Maltepe Gülsuyu Cemevi'nde cemin, yani toplanma eyleminin bileşik öznesi; yapılı, doğal ve sosyal çevrenin melezlendiği bütünleşik bir topluluktur.
2. Topoğrafya ve Yapılaşma İlişkisi: Topoğrafyanın Setlenmesiyle Oluşturulan Kütle Tektoniği
Mevcut yapı strüktürü işlemden geçmek üzere korunur. Etrafındaki topoğrafya eğime uygun biçimde setlenir ve doğal çevreyle içiçe yeni kütle tektoniği oluşturulur.
3. Araziye Yerleşim: Araziye Dağılarak Birbirlerine Teras Oluşturan Yapı ve İşlev Adaları
Birbirlerine teras oluşturacak şekilde kurgulanan yapı adaları farklı işlevlere göre kodlanırlar. Böylece konferans ve salonlar, cemevi ve aşevi, eğitim, atölyeler ve derslikler, sergi ve mihmanevi, ve cenazevi kendi girişlerine ve meydanlarına kavuşur. Bu yaklaşım bütüncül bir planimetri ve kesit devamlılığı içerisinde, gerektiğinde her işlev adasının kendi içinde özerk şekilde çalışabilmesine olanak sağlar.
4. Kentsel Entegrasyon: Kamusal Akış Hatları ve Farklı Yapı Adalarına Özel Meydan Oluşumları
Her yapı adasının kendisine özgü girişi ve meydanı olması demek, herbirinin etrafındaki kentsel çevreyle bu güzergâhlar doğrultusuyla iletişime girmesi demektir.
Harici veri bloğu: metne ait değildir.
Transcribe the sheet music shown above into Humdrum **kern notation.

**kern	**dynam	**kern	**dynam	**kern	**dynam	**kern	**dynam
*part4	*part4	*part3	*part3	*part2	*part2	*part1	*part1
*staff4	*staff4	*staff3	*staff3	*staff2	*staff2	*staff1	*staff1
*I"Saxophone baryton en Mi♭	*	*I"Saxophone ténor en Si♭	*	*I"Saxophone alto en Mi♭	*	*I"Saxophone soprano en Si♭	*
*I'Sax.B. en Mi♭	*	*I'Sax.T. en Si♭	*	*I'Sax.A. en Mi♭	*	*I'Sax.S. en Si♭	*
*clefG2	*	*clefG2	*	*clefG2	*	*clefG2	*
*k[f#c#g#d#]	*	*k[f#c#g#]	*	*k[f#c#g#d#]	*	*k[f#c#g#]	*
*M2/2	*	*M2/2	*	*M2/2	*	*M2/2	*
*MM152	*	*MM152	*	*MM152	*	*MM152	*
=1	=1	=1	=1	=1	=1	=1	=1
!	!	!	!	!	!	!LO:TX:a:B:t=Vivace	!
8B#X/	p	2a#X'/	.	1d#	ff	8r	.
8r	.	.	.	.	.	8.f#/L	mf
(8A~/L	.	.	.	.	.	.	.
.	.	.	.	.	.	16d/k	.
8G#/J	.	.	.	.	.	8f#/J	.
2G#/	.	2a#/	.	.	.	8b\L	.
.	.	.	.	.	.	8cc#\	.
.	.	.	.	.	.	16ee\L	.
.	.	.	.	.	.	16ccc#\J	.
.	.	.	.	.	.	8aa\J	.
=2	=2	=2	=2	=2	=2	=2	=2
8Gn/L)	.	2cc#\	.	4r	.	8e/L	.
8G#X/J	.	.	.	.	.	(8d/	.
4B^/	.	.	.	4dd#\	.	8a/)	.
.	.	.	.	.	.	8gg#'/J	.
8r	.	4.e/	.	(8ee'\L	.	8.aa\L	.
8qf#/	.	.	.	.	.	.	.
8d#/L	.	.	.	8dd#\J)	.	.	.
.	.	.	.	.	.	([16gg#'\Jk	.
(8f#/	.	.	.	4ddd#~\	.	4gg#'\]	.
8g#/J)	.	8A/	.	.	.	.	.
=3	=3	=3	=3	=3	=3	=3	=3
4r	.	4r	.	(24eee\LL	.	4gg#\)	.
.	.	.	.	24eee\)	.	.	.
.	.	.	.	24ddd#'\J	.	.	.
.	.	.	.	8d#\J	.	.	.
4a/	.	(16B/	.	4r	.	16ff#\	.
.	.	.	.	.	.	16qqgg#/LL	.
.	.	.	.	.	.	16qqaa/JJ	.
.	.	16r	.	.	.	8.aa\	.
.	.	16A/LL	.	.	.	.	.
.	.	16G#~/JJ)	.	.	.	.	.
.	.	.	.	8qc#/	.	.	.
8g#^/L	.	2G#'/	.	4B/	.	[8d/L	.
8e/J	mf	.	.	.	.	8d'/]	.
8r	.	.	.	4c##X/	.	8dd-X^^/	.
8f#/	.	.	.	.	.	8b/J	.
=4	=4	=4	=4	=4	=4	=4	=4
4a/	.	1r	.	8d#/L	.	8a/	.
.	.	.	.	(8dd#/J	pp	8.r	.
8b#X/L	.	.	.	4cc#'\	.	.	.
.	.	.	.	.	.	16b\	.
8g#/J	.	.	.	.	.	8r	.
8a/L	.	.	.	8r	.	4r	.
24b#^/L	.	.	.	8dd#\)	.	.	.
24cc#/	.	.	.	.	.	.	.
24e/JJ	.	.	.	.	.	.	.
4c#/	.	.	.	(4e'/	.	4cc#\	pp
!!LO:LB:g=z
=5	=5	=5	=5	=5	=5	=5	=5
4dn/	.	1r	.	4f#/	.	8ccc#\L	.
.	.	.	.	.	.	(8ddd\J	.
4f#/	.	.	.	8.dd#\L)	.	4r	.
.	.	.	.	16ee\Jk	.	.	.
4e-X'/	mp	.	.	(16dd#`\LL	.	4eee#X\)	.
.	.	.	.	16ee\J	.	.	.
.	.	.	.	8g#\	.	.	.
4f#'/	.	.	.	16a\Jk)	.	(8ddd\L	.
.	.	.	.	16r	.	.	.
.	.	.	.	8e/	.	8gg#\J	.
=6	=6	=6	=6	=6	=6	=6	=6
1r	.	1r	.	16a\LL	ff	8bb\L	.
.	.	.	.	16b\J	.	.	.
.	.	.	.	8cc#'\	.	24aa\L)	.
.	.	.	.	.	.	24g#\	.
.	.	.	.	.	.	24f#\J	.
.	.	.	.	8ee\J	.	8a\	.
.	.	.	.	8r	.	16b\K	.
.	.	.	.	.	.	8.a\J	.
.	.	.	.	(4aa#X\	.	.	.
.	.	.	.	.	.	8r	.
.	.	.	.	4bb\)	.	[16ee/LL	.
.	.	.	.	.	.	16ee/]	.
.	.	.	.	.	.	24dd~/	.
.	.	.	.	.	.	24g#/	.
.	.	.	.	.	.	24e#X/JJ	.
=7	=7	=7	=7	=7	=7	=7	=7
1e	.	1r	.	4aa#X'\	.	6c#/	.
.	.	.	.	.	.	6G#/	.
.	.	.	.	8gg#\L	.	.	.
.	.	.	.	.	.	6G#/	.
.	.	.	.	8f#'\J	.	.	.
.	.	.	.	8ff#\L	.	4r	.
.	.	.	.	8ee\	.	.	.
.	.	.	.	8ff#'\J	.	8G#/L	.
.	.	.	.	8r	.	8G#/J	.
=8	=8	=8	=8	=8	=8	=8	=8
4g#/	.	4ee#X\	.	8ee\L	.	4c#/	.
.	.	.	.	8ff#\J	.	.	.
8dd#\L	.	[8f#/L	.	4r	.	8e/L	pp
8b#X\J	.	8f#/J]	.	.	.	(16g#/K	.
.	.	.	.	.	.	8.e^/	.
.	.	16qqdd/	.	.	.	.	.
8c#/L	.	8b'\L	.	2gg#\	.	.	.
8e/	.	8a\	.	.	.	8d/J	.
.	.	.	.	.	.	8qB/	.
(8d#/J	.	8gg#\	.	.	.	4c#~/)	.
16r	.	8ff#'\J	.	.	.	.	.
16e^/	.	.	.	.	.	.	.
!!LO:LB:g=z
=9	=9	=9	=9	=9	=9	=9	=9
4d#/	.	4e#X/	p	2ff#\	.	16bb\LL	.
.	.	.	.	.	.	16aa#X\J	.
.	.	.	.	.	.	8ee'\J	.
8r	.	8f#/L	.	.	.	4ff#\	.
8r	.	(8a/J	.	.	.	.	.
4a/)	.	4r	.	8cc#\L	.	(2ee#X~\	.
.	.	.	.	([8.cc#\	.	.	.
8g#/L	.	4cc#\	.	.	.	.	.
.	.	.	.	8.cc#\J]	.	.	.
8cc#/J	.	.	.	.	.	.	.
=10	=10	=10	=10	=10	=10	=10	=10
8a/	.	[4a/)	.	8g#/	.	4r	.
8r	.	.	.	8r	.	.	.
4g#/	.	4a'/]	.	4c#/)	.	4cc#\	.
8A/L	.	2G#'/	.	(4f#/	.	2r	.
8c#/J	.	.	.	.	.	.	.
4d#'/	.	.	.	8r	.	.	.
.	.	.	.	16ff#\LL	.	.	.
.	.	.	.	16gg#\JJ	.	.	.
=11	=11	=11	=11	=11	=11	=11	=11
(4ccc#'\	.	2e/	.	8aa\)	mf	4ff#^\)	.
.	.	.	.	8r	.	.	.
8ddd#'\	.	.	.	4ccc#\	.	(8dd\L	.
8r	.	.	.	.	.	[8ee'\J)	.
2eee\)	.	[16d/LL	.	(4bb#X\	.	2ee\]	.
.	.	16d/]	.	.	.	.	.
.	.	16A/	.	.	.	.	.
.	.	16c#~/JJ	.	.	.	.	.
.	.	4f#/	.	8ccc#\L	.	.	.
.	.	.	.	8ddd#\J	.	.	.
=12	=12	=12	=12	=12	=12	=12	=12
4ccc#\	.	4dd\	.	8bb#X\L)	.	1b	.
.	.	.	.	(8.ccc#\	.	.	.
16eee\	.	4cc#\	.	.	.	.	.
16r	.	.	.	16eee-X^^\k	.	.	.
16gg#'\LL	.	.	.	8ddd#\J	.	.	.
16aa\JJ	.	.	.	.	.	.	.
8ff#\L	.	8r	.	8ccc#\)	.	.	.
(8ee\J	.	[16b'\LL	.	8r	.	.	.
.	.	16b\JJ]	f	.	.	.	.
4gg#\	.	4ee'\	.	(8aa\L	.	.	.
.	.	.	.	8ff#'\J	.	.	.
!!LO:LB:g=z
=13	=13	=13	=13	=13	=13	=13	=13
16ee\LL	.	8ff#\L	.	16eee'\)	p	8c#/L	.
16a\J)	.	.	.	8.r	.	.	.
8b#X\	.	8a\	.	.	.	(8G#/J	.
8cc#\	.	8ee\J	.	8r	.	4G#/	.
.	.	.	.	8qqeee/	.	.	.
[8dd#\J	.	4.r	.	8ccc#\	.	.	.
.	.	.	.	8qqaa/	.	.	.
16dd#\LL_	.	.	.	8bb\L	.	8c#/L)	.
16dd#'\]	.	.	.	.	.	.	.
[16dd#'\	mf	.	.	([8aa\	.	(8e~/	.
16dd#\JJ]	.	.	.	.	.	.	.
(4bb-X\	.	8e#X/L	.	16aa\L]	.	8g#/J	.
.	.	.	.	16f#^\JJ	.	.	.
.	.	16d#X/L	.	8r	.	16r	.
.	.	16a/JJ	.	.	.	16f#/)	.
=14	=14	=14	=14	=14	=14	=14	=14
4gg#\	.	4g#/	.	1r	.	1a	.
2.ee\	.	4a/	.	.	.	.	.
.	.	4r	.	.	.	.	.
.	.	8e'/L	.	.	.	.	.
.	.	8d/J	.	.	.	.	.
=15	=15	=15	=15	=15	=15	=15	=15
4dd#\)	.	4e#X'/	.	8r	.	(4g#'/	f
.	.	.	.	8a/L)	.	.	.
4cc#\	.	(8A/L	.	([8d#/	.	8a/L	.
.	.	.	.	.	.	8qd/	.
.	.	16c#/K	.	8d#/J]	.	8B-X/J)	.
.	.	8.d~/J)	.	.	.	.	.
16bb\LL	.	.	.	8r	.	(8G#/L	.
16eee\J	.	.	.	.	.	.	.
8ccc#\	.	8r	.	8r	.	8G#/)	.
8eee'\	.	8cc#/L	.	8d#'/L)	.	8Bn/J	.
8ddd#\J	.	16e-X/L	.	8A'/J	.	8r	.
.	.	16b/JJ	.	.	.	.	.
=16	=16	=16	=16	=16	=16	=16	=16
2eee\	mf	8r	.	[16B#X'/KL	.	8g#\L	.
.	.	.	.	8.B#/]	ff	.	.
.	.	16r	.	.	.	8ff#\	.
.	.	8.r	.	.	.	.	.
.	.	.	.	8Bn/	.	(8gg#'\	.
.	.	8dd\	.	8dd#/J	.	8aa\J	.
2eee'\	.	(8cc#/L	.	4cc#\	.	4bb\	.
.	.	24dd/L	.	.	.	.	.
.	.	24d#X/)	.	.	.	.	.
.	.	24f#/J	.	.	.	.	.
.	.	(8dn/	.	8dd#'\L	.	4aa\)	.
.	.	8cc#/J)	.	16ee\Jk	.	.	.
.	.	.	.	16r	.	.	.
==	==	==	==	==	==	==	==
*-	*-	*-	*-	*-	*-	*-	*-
Dolayısıyla Cemevi kompleksi araç ve yaya ulaşımı için her yönden beslenebilen bir sirkülasyon şebekesiyle beslenerek kentsel örüntüye katılır.
5. Yapılı ve Doğal Çevre Arakesiti: Günışığının Optimum Kullanımı, Yarı-açık Mekan Oluşumları ve Bütünleyici Malzeme Kararları
Açık ve kapalı mekânlar çözüldükten sonra bu mekânlar arasındaki geçişi yumuşatma doğrultusunda ahşap pergolalardan yarı-açık mekânların üretilir. Doğal ışığın gölgelenmesi ve optimum kullanımı salt bu mekanlara özgü değildir. Sergievinin terası ve Cem meydanının çatısı için de özel çözümler kurgulanmıştır. Beton karkas üzeri doğal taş kaplı yapı dili, bir yandan ahşabın ve yeşil terasların katılımıyla zenginleşir, diğer yandansa kompleks genelinde bütünleşik bir tasarım diline tabii tutulur. Tüm bu çözümler yapı kompleksinin ekonomik ve ekolojik dengesi göz önünde bulundurularak gerçekleştirilmiştir.